Первые рулежки по земле показали — самолет родился с норовом, удерживать на нем прямолинейное направление разбега трудно, надо действовать точными, двойными движениями педалей — дал, убрал, дал и снова убрал; резкого торможения машина совершенно не терпит.

В полетах обнаружилось — «И-16» имеет тенденцию к сваливанию на крыло, стоит только вытянуть его на близкие к критическим углы атаки.

Потом, когда машина поднялась в воздух, выявились новые несовершенства конструкции. Особенно много хлопот доставляло убирающееся шасси.

Поначалу не срабатывала лебедка. Если Чкалов еще кое-как убирал шасси, то у других летчиков на эту операцию просто не хватало сил. Довели подъемник. Шасси стало убираться сравнительно спокойно. Но тут выяснилось — убираться колеса убираются, а вот выходить не всегда выходят.





В одном из полетов Валерию Павловичу пришлось вытряхивать застрявшие в куполах шасси пилотажем, создавая резкие переменные перегрузки.

Сумасшедший пилотаж продолжался почти сорок минут, у Чкалова пошла кровь носом, пока, наконец, стойки шасси не заняли посадочного положения.

Потом были неприятности с лыжами: оборвался амортизатор, державший лыжу в горизонтальном положении. Лыжа стала торчком, и Чкалову пришлось садиться на одну ногу с высокого выравнивания, парашютируя перед самой землей. Это была более чем опасная посадка…

Первые полеты на пилотаж тоже не обрадовали: стоило порезче потянуть ручку на себя, как машина почти без предупреждения срывалась в штопор, срывалась с любого режима — с виража, с горки, с петли, с переворота…

Как рождаются аэродромные слухи, точно не установлено. Однако известно доподлинно — слухи эти распространяются с быстротой степного пожара.

Чкалов еще не закончил программы летных испытаний, а все уже говорили: опасный самолет, на среднего летчика не рассчитан.

По мере доводки и ряда переделок все увереннее улучшались показатели «И-16». Максимальная скорость — 505 километров в час, потолок — 9 тысяч метров.

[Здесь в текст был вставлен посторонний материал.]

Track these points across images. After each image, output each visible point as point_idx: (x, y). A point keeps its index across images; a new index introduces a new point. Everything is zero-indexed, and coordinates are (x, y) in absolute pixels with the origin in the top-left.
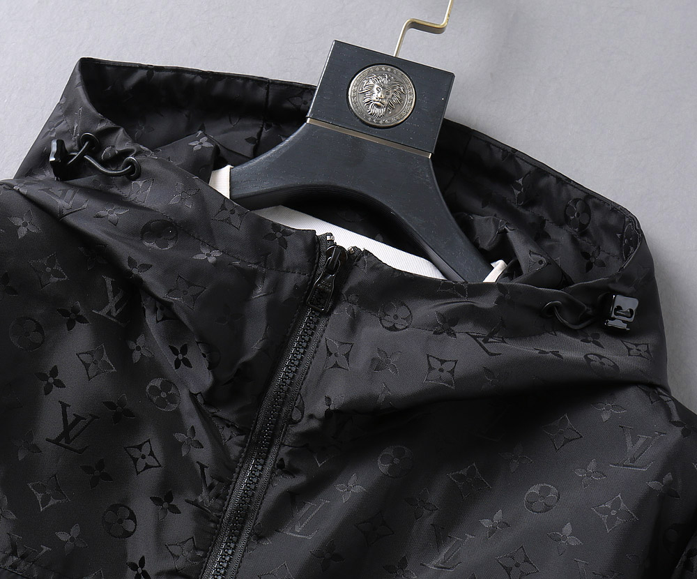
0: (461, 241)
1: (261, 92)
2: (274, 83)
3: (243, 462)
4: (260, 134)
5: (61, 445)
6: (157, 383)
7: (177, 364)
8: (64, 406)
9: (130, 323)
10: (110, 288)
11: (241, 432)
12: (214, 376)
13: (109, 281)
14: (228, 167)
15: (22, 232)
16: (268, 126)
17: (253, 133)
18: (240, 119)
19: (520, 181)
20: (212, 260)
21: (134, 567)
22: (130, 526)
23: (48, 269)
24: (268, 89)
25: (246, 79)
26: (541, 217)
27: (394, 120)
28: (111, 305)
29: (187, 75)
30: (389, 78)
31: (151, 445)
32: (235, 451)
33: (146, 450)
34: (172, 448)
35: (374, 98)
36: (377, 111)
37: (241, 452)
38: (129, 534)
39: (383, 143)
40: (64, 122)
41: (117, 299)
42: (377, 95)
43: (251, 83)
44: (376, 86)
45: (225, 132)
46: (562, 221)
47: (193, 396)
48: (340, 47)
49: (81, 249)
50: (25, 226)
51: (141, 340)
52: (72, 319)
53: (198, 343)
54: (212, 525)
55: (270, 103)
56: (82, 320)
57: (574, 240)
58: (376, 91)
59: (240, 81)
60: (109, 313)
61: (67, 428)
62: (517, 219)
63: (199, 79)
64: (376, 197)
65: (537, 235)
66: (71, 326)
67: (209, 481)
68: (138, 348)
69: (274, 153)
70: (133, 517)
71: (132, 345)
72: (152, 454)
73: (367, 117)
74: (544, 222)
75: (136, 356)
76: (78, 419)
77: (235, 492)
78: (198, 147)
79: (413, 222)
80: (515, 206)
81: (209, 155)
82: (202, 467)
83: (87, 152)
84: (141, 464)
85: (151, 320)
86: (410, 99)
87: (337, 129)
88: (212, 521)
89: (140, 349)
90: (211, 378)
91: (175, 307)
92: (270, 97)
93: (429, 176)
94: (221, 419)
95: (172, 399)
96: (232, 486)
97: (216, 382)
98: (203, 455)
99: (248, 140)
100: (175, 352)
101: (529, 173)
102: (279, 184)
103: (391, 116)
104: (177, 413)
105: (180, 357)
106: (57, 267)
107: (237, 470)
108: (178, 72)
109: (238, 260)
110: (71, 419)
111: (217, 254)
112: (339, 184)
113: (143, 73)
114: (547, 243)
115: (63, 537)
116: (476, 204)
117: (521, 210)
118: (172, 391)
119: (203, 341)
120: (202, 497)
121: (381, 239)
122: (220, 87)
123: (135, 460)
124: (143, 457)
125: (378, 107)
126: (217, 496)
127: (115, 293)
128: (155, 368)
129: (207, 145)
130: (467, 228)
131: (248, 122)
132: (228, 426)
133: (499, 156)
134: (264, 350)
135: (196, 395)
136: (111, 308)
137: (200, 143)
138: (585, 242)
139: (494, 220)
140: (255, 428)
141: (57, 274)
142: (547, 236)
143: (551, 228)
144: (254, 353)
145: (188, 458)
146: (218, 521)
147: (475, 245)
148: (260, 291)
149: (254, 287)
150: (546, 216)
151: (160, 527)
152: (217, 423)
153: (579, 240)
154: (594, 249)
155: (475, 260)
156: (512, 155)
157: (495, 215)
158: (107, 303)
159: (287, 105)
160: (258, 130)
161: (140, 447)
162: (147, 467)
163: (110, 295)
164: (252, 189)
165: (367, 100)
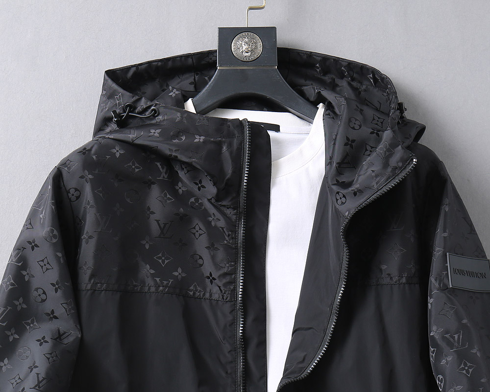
0: (301, 100)
1: (190, 60)
2: (194, 54)
3: (239, 221)
4: (195, 79)
5: (162, 238)
6: (193, 200)
7: (199, 189)
8: (157, 221)
9: (174, 178)
10: (160, 167)
11: (234, 209)
12: (217, 188)
13: (158, 164)
14: (190, 99)
15: (118, 155)
16: (197, 74)
17: (191, 80)
18: (183, 75)
19: (318, 65)
20: (201, 140)
21: (208, 278)
22: (200, 261)
23: (133, 167)
24: (192, 58)
25: (181, 57)
26: (332, 78)
27: (256, 57)
28: (163, 174)
29: (154, 63)
30: (248, 38)
31: (198, 225)
32: (234, 217)
33: (197, 228)
34: (208, 224)
35: (244, 49)
36: (247, 54)
37: (236, 217)
38: (201, 265)
39: (254, 68)
40: (109, 102)
41: (165, 170)
42: (245, 47)
43: (183, 58)
44: (243, 43)
45: (179, 83)
46: (342, 76)
47: (209, 200)
48: (221, 30)
49: (143, 154)
50: (118, 151)
51: (180, 184)
52: (149, 184)
53: (206, 176)
54: (234, 250)
55: (195, 64)
56: (153, 183)
57: (349, 84)
58: (244, 46)
59: (179, 58)
60: (164, 177)
61: (162, 229)
62: (322, 83)
63: (160, 64)
64: (259, 93)
65: (333, 87)
66: (149, 187)
67: (227, 233)
68: (180, 188)
69: (208, 87)
70: (201, 258)
71: (177, 188)
72: (200, 229)
73: (244, 59)
74: (334, 80)
75: (180, 191)
76: (165, 224)
77: (239, 235)
78: (174, 95)
79: (278, 99)
80: (319, 76)
81: (180, 96)
82: (223, 228)
83: (130, 112)
84: (197, 234)
85: (182, 174)
86: (260, 44)
87: (232, 68)
88: (234, 249)
89: (181, 189)
90: (216, 188)
91: (194, 164)
92: (194, 61)
93: (279, 77)
94: (224, 206)
95: (201, 204)
96: (237, 233)
97: (218, 190)
98: (222, 223)
99: (190, 84)
100: (196, 184)
101: (320, 61)
102: (215, 101)
103: (254, 54)
104: (205, 210)
105: (200, 185)
106: (137, 165)
107: (237, 225)
108: (149, 63)
109: (212, 138)
110: (162, 226)
111: (202, 138)
112: (241, 92)
113: (134, 69)
114: (338, 89)
115: (176, 274)
116: (302, 81)
117: (323, 78)
118: (200, 201)
119: (209, 174)
120: (226, 241)
121: (266, 110)
122: (170, 63)
123: (194, 234)
124: (197, 231)
125: (247, 52)
126: (233, 238)
127: (163, 168)
128: (190, 194)
129: (177, 93)
130: (302, 94)
131: (187, 75)
132: (228, 208)
133: (305, 57)
134: (234, 172)
135: (211, 199)
136: (164, 175)
137: (174, 93)
138: (355, 84)
139: (313, 87)
140: (240, 206)
141: (137, 168)
142: (337, 85)
143: (338, 81)
144: (230, 174)
145: (216, 226)
146: (236, 248)
147: (308, 100)
148: (225, 148)
149: (222, 148)
150: (334, 77)
151: (213, 258)
152: (222, 208)
153: (352, 83)
154: (359, 85)
155: (310, 107)
156: (310, 55)
157: (312, 85)
158: (161, 173)
159: (203, 62)
160: (193, 77)
161: (194, 228)
162: (200, 235)
163: (161, 169)
164: (204, 106)
165: (241, 51)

Но цифры эти были добыты не сразу и сами по себе не могли опровергнуть молву, прочно присвоившую «И-16» звание самой опасной машины, тем более что в чем-то молва эта была оправдана.

Достаточно сказать, что в одном из полетов, когда катастрофа казалась неминуемой самому Чкалову, Валерий Павлович отодрал кусок обшивки, нацарапал на нем: «Самолет стоящий, следует продолжить испытания», расписался и сбросил эти слова-завещание на аэродром…

В какой-то момент дрогнул даже главный конструктор и приостановил испытания. Его поддержал директор завода, склонявшийся к тому, чтобы подвести итог и признать — машина не удалась. Обидно, конечно, но бывает. Строить новые самолеты — не чай пить, без неудач не обходится…

Но тут взбунтовался Чкалов: отказываться от такого самолета — преступление! Доводы его были вескими, но не решающими. Чкалов понимал — дело висит на волоске. И тогда Валерий Павлович обратился с Георгию Константиновичу Орджоникидзе. Под влиянием народного комиссара тяжелой промышленности, любившего Чкалова, очень доверявшего его таланту, испытания были возобновлены и, как известно, доведены до блистательного завершения.

Правда, даже после того, как «И-16» был принят на вооружение и пошел в серийное производство, Чкалов потратил еще немало усилий, разъезжая по строевым частям, демонстрируя рядовым пилотам, что за золотая машина дается им в руки, личным показом уничтожая миф об опасности его любимого «ишака».

Современник Чкалова, один из самых мыслящих и образованных в инженерном отношении летчиков эпохи, заметил однажды: «Видимо, совершенство достигается не тогда, когда нечего более добавить, а тогда, когда ничего больше нельзя отсечь…»

Эти слова могут быть с абсолютной точностью приложены к истребителю «И-16», самому совершенному самолету тридцатых годов нашего века.

И еще тот же летчик говорил: «На вершине своего развития машина как бы перестает быть машиной». И это верно! Внешне «И-16» напоминал окрыленную пулю. В ней, в этой удивительной пуле, я утверждаю по собственному опыту, жила трепетная живая душа. Душа машины раскрывалась не сразу, она не была ангельской, не-ет! Но она умела платить за любовь любовью, за нежность — нежностью, а за подлинное мастерство дарила летчикам жизнь и победу над врагом. Дарила, пока могла дарить, пока не состарилась.